The general feel of La Valley’s staging is quite assured for community theater, from Gary White’s old Brooklyn manse set to the velvet pull-down curtain that charmingly requires the actors to freeze the action, tableau-style. And when La Valley’s casting is right, this murderous comedy’s noisy plot machinations are nicely muffled.

When the casting is wrong, you can almost understand. After all, not even Cary Grant could avoid looking silly in the Capra version as uppity theater critic Mortimer Brewster, trying to fight off the marital advances of Elaine (Jacqueline Burnett, replacing Andrea Fears) while trying to cover up the fact that his two dear aunts, Abby and Martha (Randy Brunk and Joan Neubauer), have poisoned a dozen “lonely” men and buried them in the basement. Richard Harrington’s Mortimer, as was Grant’s, is a bunch of eye-bulging reactions to the nutty goings-on.

•••••

* _Required actions_:
A) Decide whether each statement agrees with the theater review, answering yes or no and quoting the words from the review that decide it: (i) Gary White is credited with the set. (ii) Andrea Fears plays Elaine in this production. (iii) Randy Brunk and Joan Neubauer play the two aunts.
B) Write a two-sentence summary of the theater review.
C) According to the theater review, what does the velvet pull-down curtain require the actors to do?

* _Dataset records_:
•••••

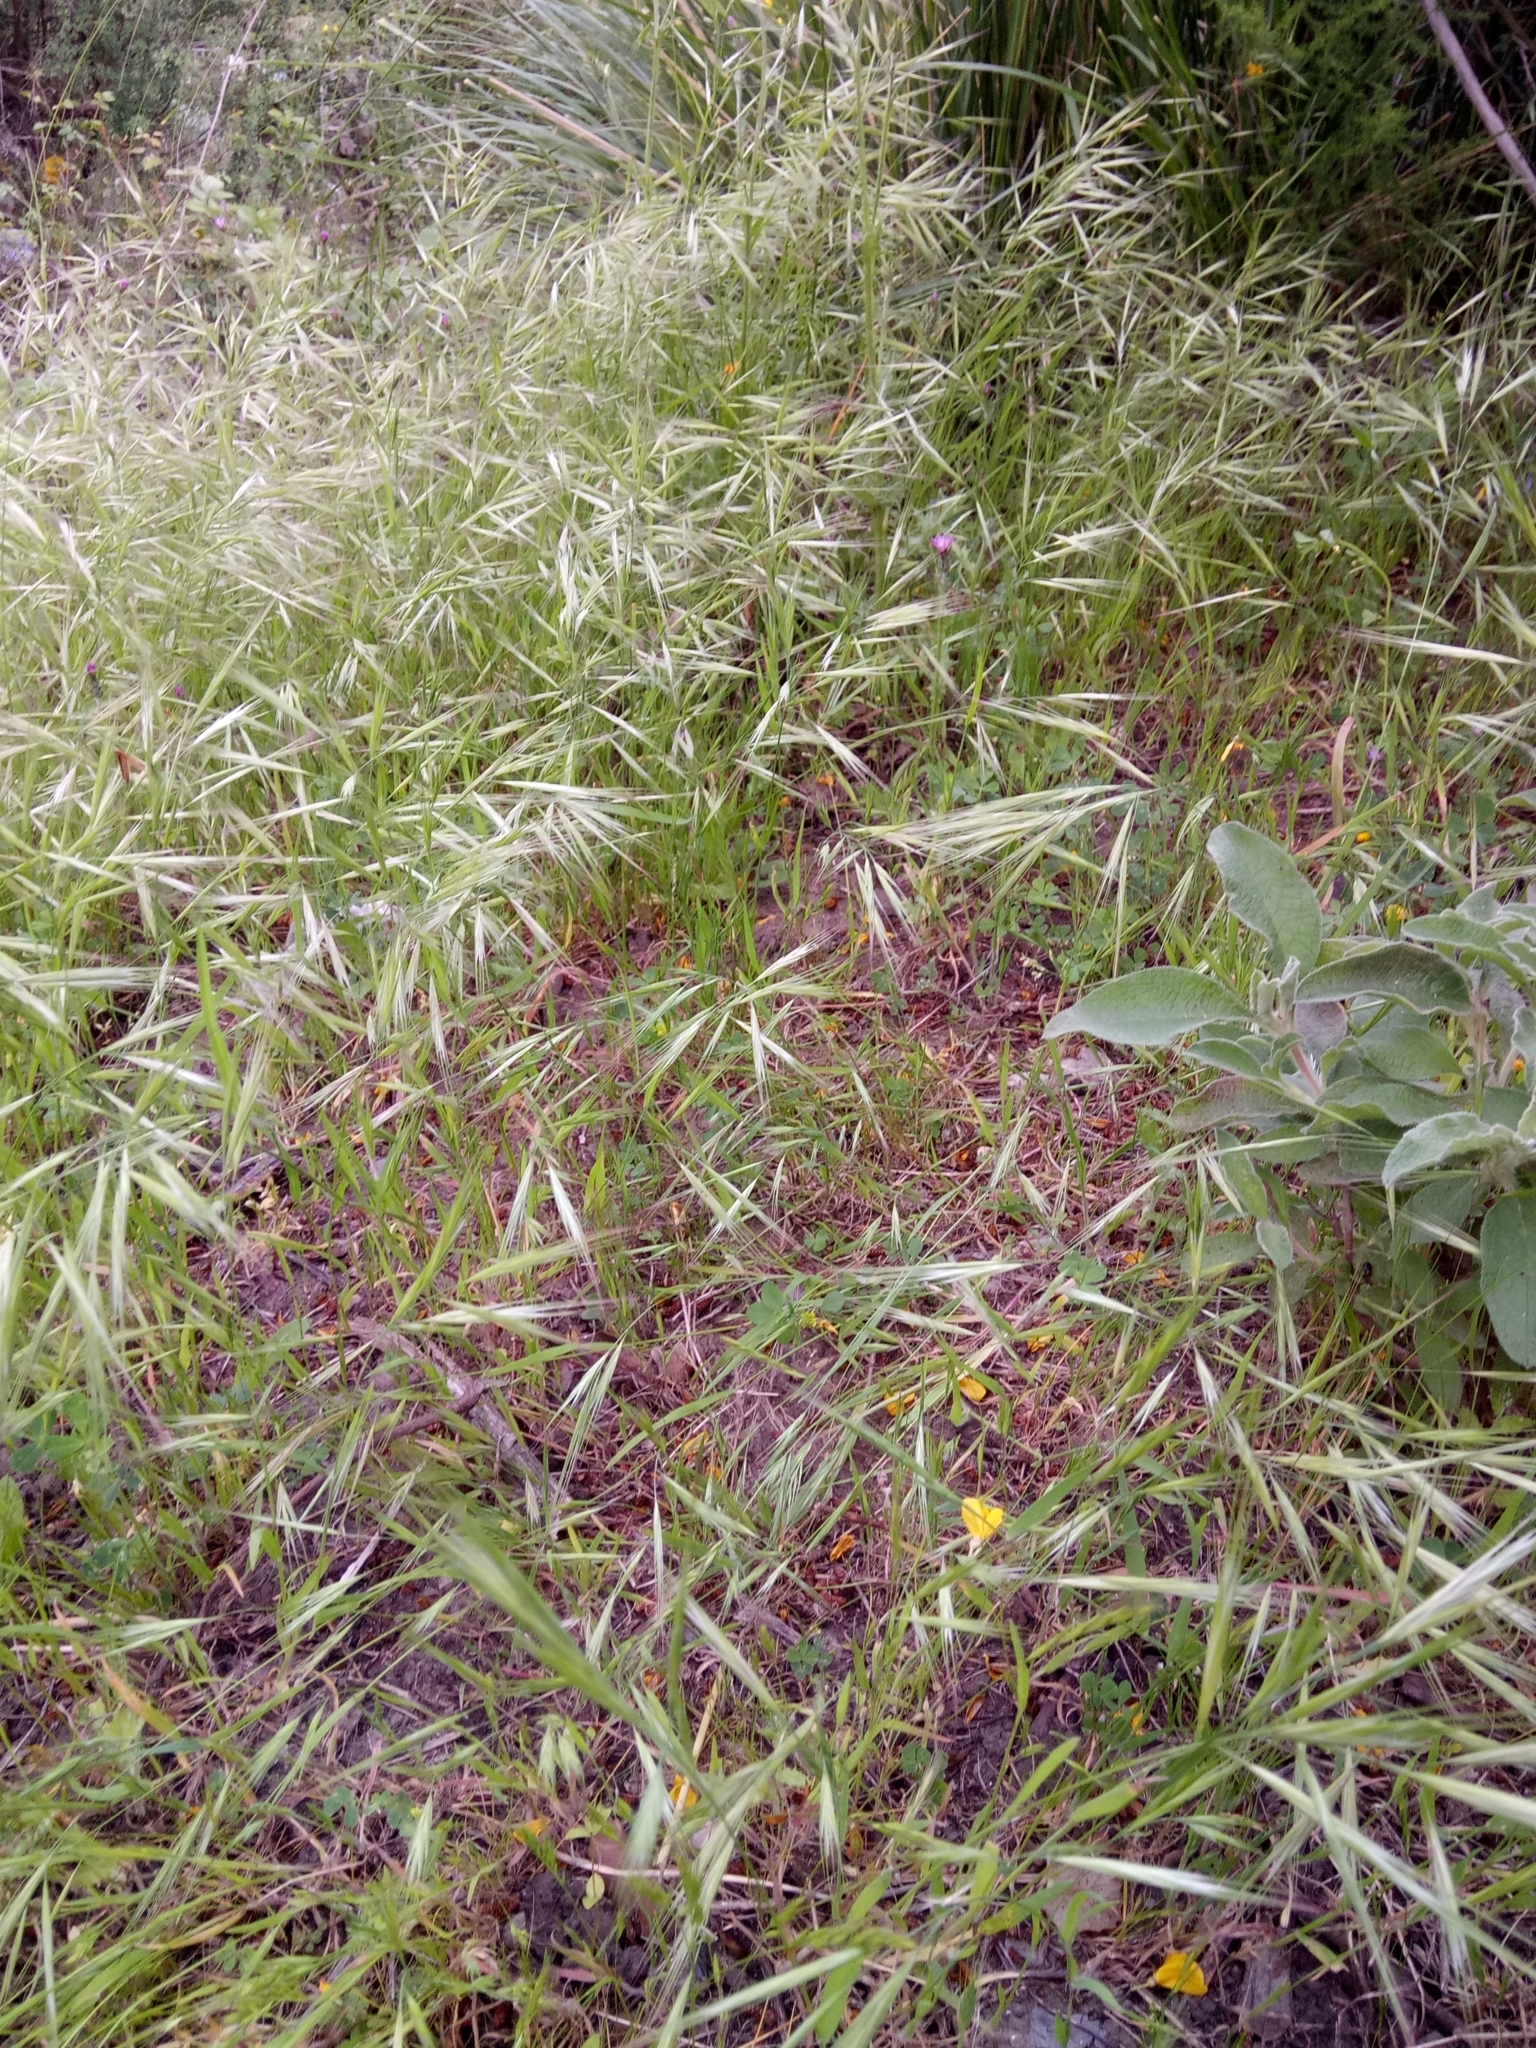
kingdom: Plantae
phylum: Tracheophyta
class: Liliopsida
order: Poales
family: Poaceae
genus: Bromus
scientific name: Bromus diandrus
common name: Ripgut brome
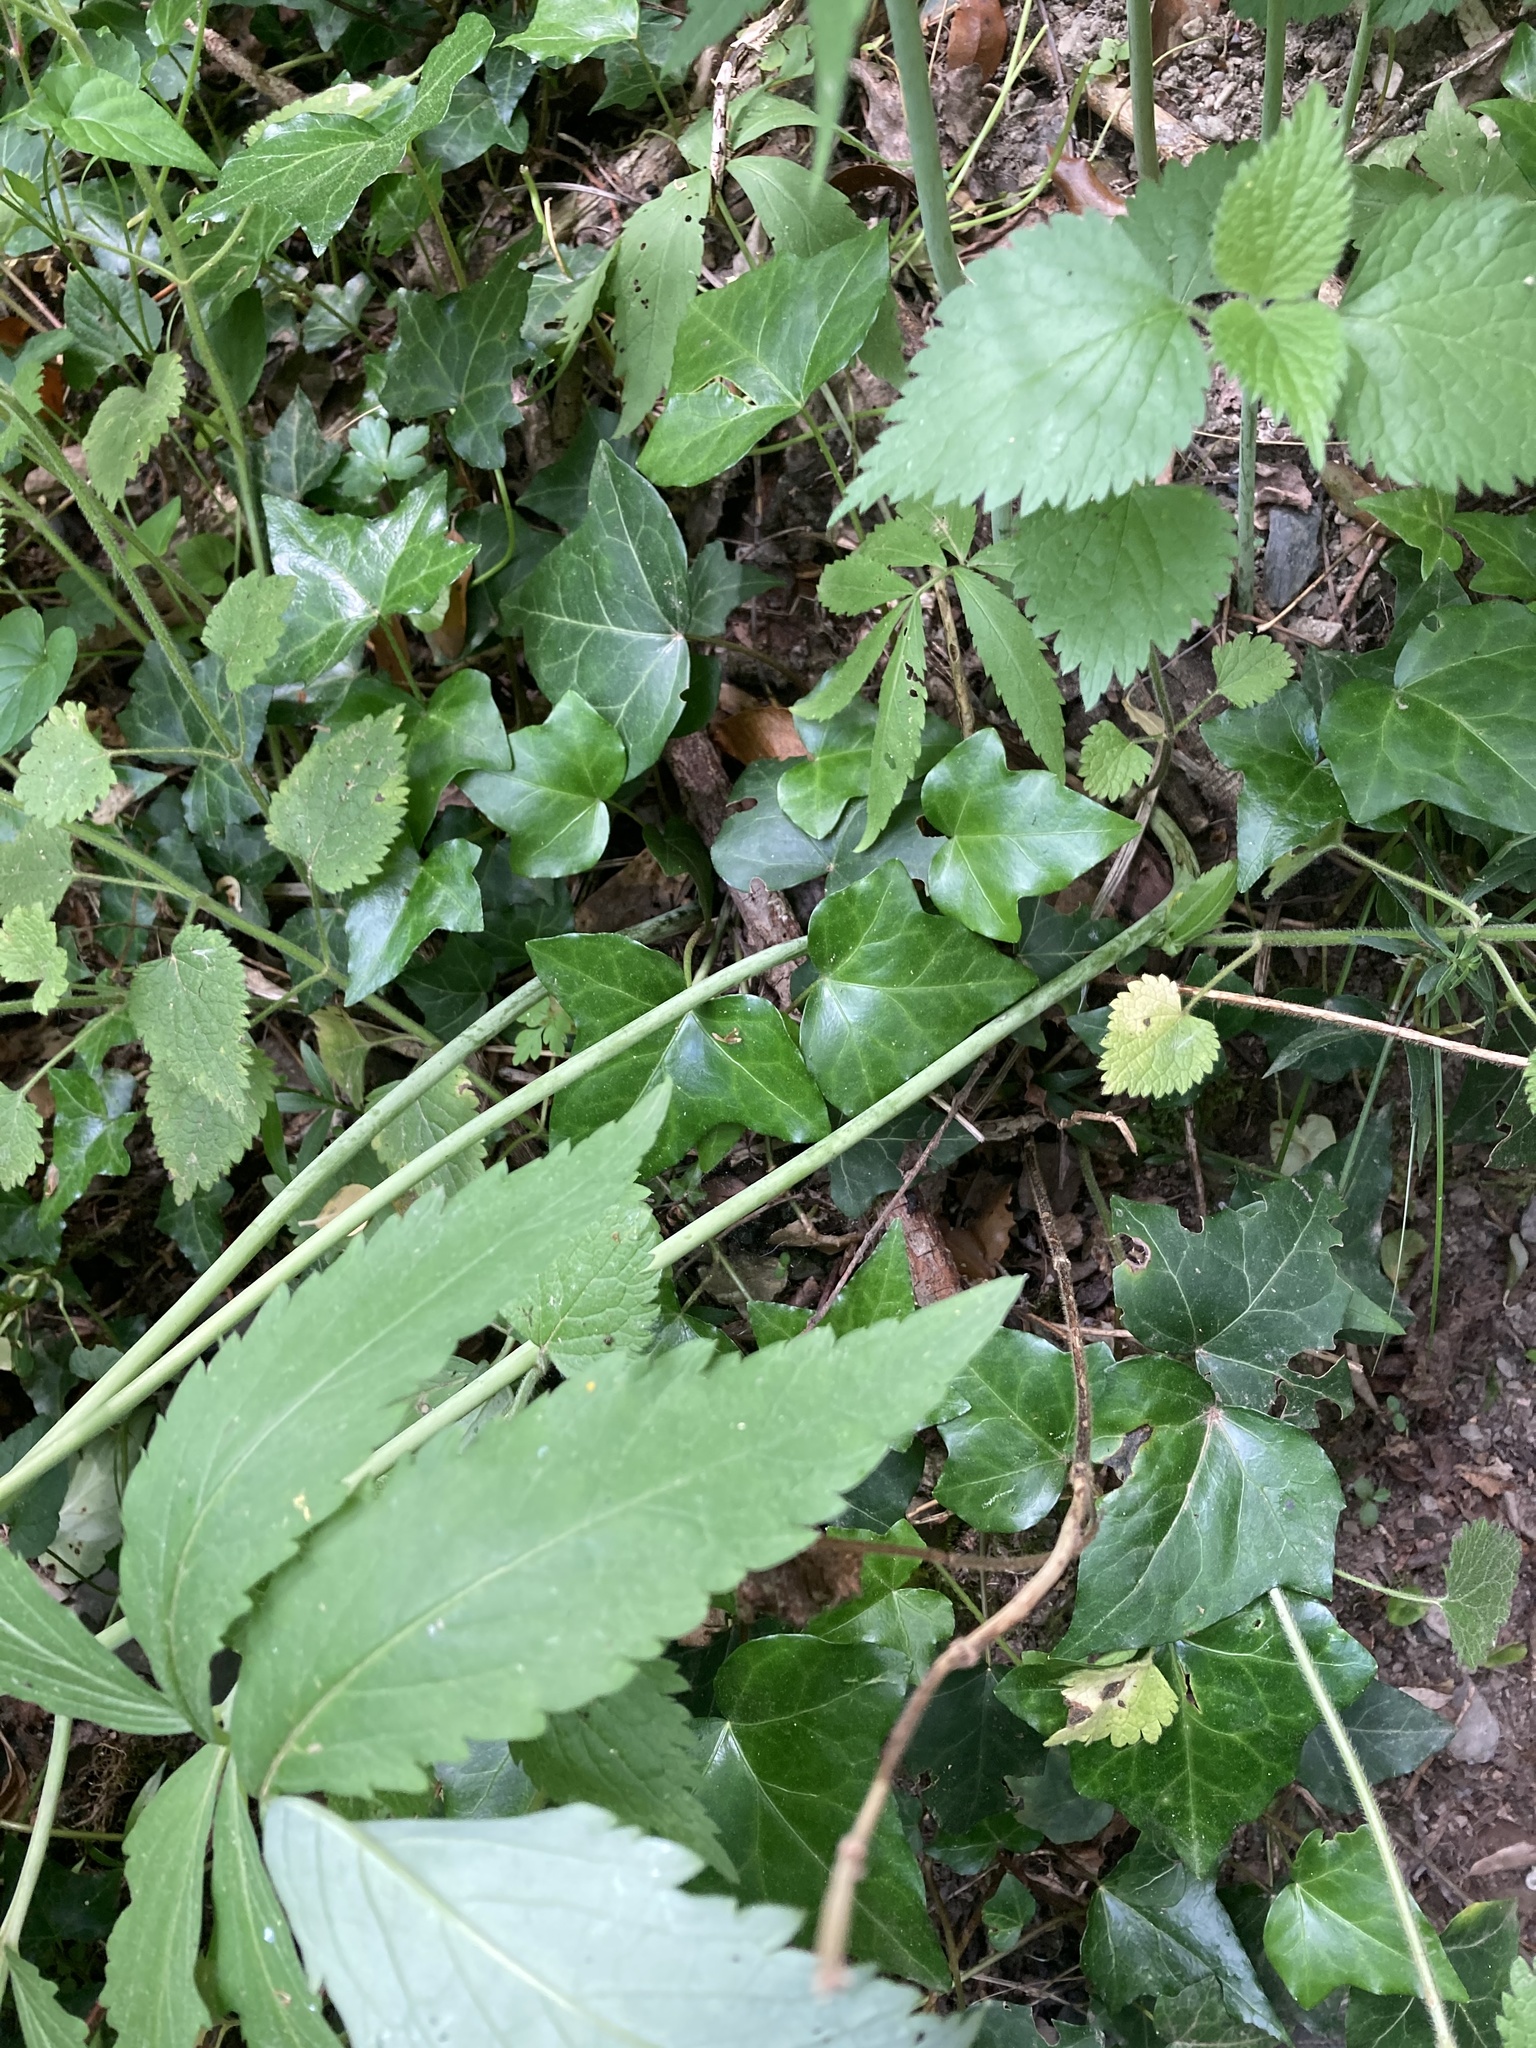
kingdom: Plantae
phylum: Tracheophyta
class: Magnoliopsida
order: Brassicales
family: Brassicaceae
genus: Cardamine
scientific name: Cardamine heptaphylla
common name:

•••••

* _Responses to the tasks_:
A)
(i) Yes: "Gary White’s old Brooklyn manse set"
(ii) No: "Jacqueline Burnett, replacing Andrea Fears"
(iii) Yes: "Abby and Martha (Randy Brunk and Joan Neubauer)"

B) The review calls La Valley's staging quite assured for community theater, from the old Brooklyn manse set to a velvet pull-down curtain that makes the actors freeze the action tableau-style, and says that right casting nicely muffles the comedy's noisy plot machinations. Where the casting is wrong, the reviewer notes that even Cary Grant looked silly as Mortimer Brewster in the Capra version, and Richard Harrington's Mortimer, like Grant's, is a bunch of eye-bulging reactions.

C) It requires them to freeze the action, tableau-style.